Rabbi Druckman
Rabbi DruckmanScreenshot

The Chief Rabbinate “has no right to use its power to extend community rabbis' contracts for purposes other than extending those contracts,” said Rabbi Haim Druckman, a long time advocate for easing the conversion process and a senior Religious Zionist rabbinical leader. “The only thing they need to decide in the case of Rabbi Riskin is whether or not he is capable of doing his job, despite the fact that he has passed the general retirement age of 75.”

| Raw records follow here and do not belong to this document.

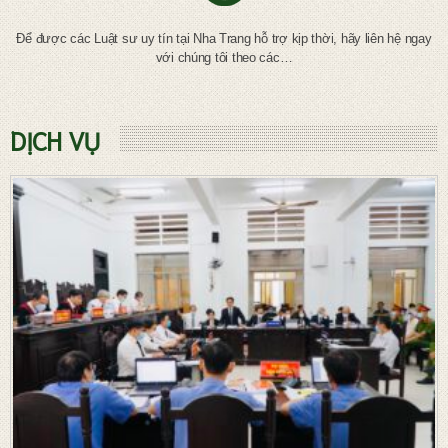
Để được các Luật sư uy tín tại Nha Trang hỗ trợ kịp thời, hãy liên hệ ngay
với chúng tôi theo các…
DỊCH VỤ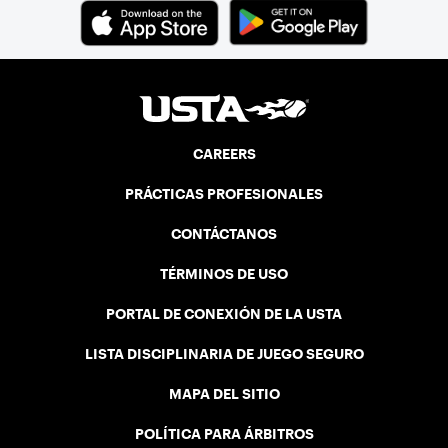
CAREERS
PRÁCTICAS PROFESIONALES
CONTÁCTANOS
TÉRMINOS DE USO
PORTAL DE CONEXIÓN DE LA USTA
LISTA DISCIPLINARIA DE JUEGO SEGURO
MAPA DEL SITIO
POLÍTICA PARA ÁRBITROS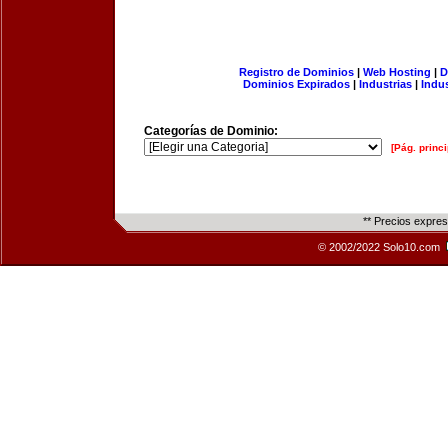
Registro de Dominios
|
Web Hosting
|
D
Dominios Expirados
|
Industrias
|
Indu
Categorías de Dominio:
[Pág. princi
** Precios expre
© 2002/2022 Solo10.com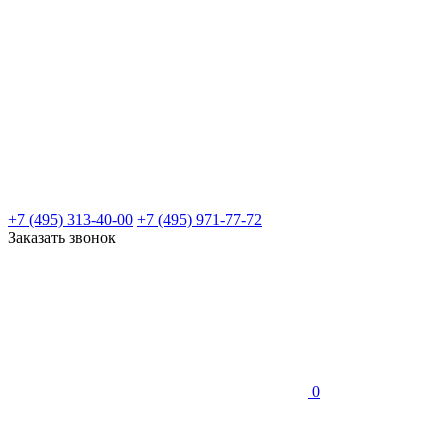
+7 (495) 313-40-00
+7 (495) 971-77-72
Заказать звонок
0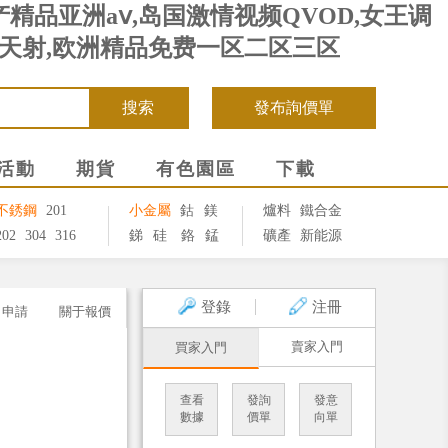
精品亚洲aⅴ,岛国激情视频QVOD,女王调
天天射,欧洲精品免费一区二区三区
活動
期貨
有色園區
下載
不銹鋼
201
小金屬
鈷
鎂
爐料
鐵合金
202
304
316
銻
硅
鉻
錳
礦產
新能源
登錄
注冊
口申請
關于報價
賣家入門
買家入門
查看
發詢
發意
數據
價單
向單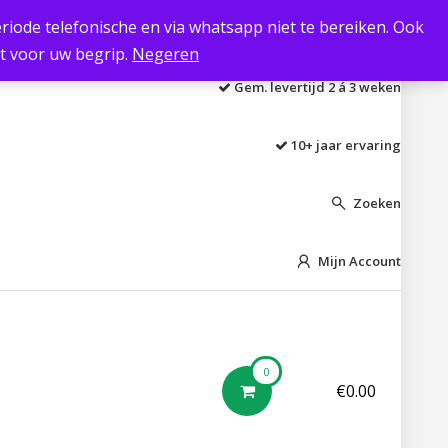
 periode telefonische en via whatsapp niet te bereiken. Ook
Laagste prijs garantie
kt voor uw begrip.
Negeren
Gem. levertijd 2 á 3 weken
10+ jaar ervaring
Zoeken

Mijn Account

0
€
0.00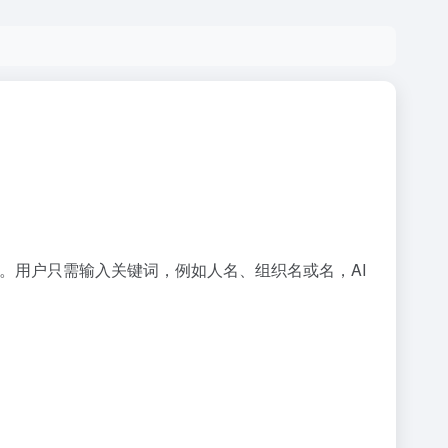
时间线。用户只需输入关键词，例如人名、组织名或名，AI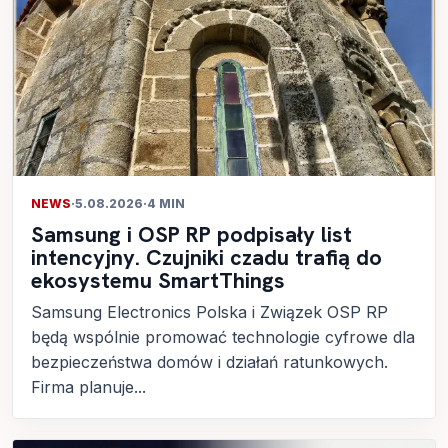
NEWS
·
5.08.2026
·
4 MIN
Samsung i OSP RP podpisały list
intencyjny. Czujniki czadu trafią do
ekosystemu SmartThings
Samsung Electronics Polska i Związek OSP RP
będą wspólnie promować technologie cyfrowe dla
bezpieczeństwa domów i działań ratunkowych.
Firma planuje...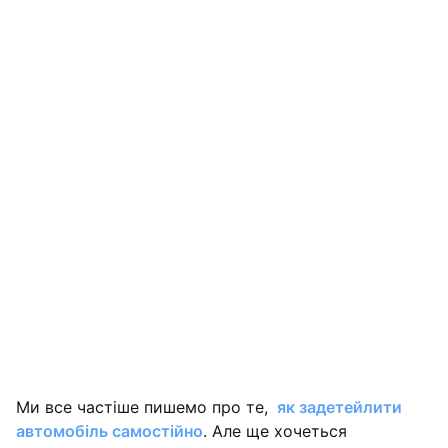
Освіжити автомобіль
Усунути подряпини та захистити ЛФП
Відполірувати та захистити кварцом усі поверхні
автомобіля
Довести до виставкових кондицій і максимально
Ми все частіше пишемо про те,
як задетейлити
захистити
автомобіль самостійно
. Але ще хочеться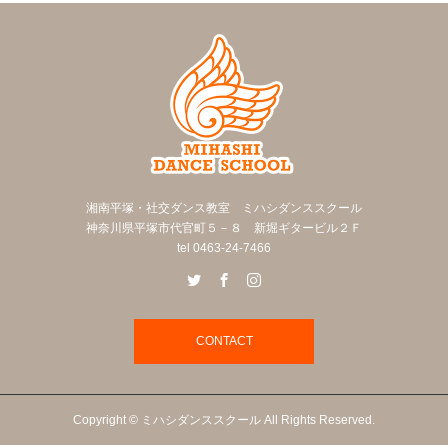
湘南平塚・社交ダンス教室 ミハシダンススクール
神奈川県平塚市代官町５－８ 新堀ギタービル２Ｆ
tel 0463-24-7466
CONTACT
Copyright © ミハシダンススクール All Rights Reserved.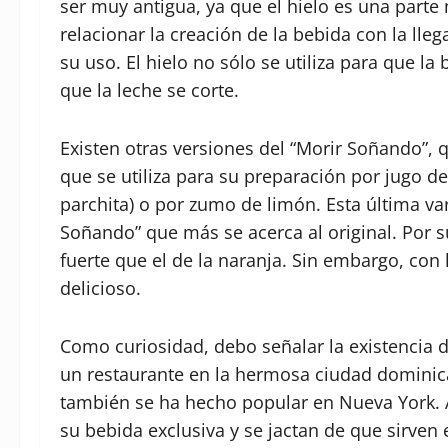
ser muy antigua, ya que el hielo es una parte
relacionar la creación de la bebida con la lleg
su uso. El hielo no sólo se utiliza para que l
que la leche se corte.
Existen otras versiones del “Morir Soñando”, q
que se utiliza para su preparación por jugo 
parchita) o por zumo de limón. Esta última var
Soñando” que más se acerca al original. Por s
fuerte que el de la naranja. Sin embargo, con
delicioso.
Como curiosidad, debo señalar la existencia 
un restaurante en la hermosa ciudad dominic
también se ha hecho popular en Nueva York. A
su bebida exclusiva y se jactan de que sirven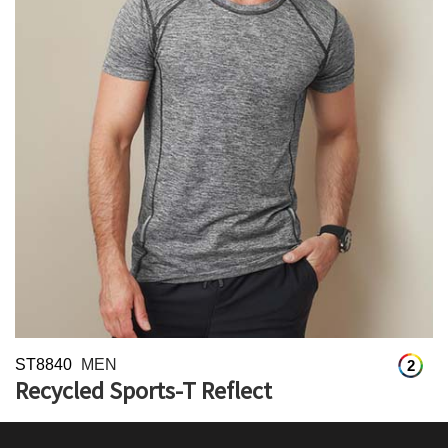
ST8840
MEN
2
Recycled Sports-T Reflect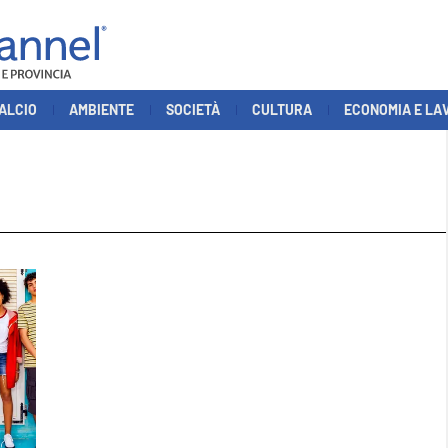
ALCIO
AMBIENTE
SOCIETÀ
CULTURA
ECONOMIA E LA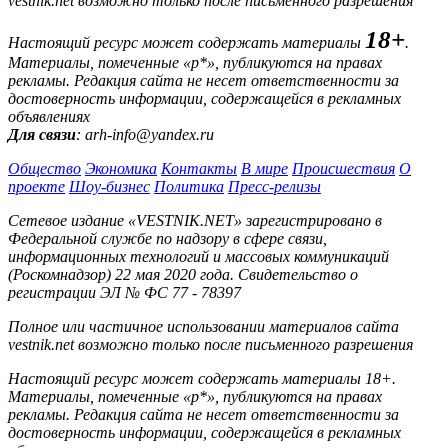
vestnik.net возможно только после письменного разрешения
18+
Настоящий ресурс может содержать материалы
.
Материалы, помеченные «р*», публикуются на правах
рекламы. Редакция сайта не несет ответственности за
достоверность информации, содержащейся в рекламных
объявлениях
Для связи
: arh-info@yandex.ru
Общество
Экономика
Контакты
В мире
Происшествия
О
проекте
Шоу-бизнес
Политика
Пресс-релизы
Сетевое издание «VESTNIK.NET» зарегистрировано в
Федеральной службе по надзору в сфере связи,
информационных технологий и массовых коммуникаций
(Роскомнадзор) 22 мая 2020 года. Свидетельство о
регистрации ЭЛ № ФС 77 - 78397
Полное или частичное использовании материалов сайта
vestnik.net возможно только после письменного разрешения
Настоящий ресурс может содержать материалы 18+.
Материалы, помеченные «р*», публикуются на правах
рекламы. Редакция сайта не несет ответственности за
достоверность информации, содержащейся в рекламных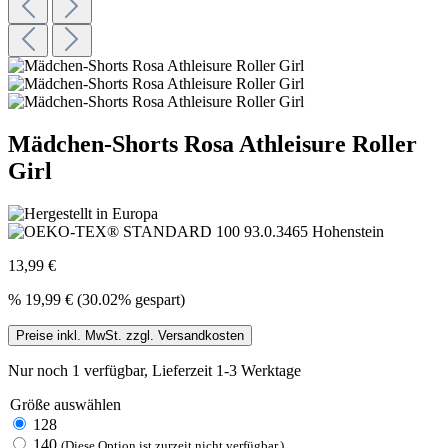
Mädchen-Shorts Rosa Athleisure Roller
Girl
13,99 €
%
19,99 €
(30.02% gespart)
Preise inkl. MwSt. zzgl. Versandkosten
Nur noch 1 verfügbar, Lieferzeit 1-3 Werktage
Größe
auswählen
128
140
(Diese Option ist zurzeit nicht verfügbar.)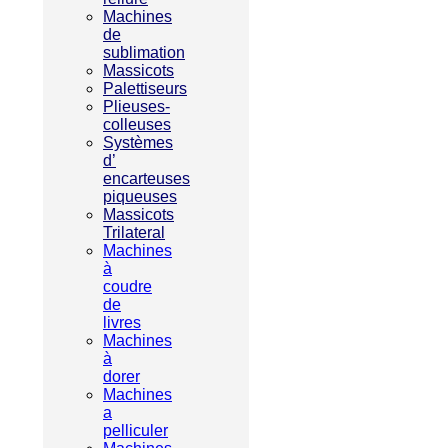
Machines
de
sublimation
Massicots
Palettiseurs
Plieuses-
colleuses
Systèmes
d’
encarteuses
piqueuses
Massicots
Trilateral
Machines
à
coudre
de
livres
Machines
à
dorer
Machines
a
pelliculer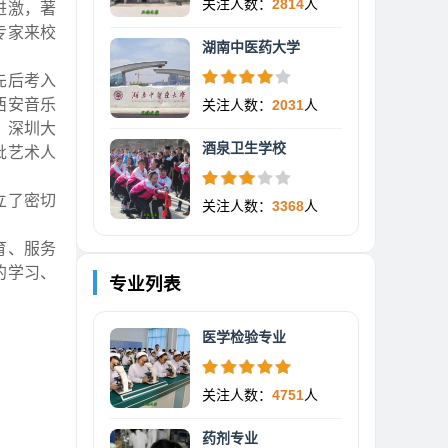
关注人数：
2814
人
进激，著
专家来校
湖南中医药大学
先后考入
西安音乐
关注人数：
2031
人
、深圳大
酒泉卫生学校
批艺术人
立了密切
关注人数：
3368
人
育、服务
的学习、
专业列表
医学检验专业
关注人数：
4751
人
药剂专业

Rabbi Druckman made the comments to Arutz Sheva in wake of the possibility that the Rabbinate would not renew Rabbi Riskin's contract. The Rabbinate has been under heavy pressure not to renew the contract, apparently due to Rabbi Riskin's stance on conversion, and his apparent plan to establish a court for conversion together with other local community rabbis. Speaking to Arutz Sheva earlier, Rabbi Riskin said that solving the conversion issue was a key matter for Israeli society. “There are half a million Jews here, who were borne of Jewish mothers,” he said. “We could easily set up courts to convert them properly. Those courts could and should be more accepting, but they would operate properly under Jewish law.”

Speaking Wednesday, a Rabbinate source said that heavy pressure had been placed on the organization not to renew the contract. Declining to name the source of the tension, the source said that “the harsh and bullying language being used on this matter against the Rabbinate, the Chief Rabbis, and rabbis in communities, are a very serious matter. This is not the way of our Torah,” the source said. Regarding the renewal of Rabbi Riskin's position, the source said that the Rabbinate intends to follow procedure. “We are not a 'rubber stamp' and we do not automatically extend the term of a local rabbi,” the source said.

Rabbi Druckman said he hoped the Rabbinate would act properly on the matter, “otherwise they will damage they will hurt the way people see them. They do not have to agree with Rabbi Riskin on everything, but to prevent him from maintaining his post because of an ostensibly procedural matter regarding age is ridiculous and unacceptable.”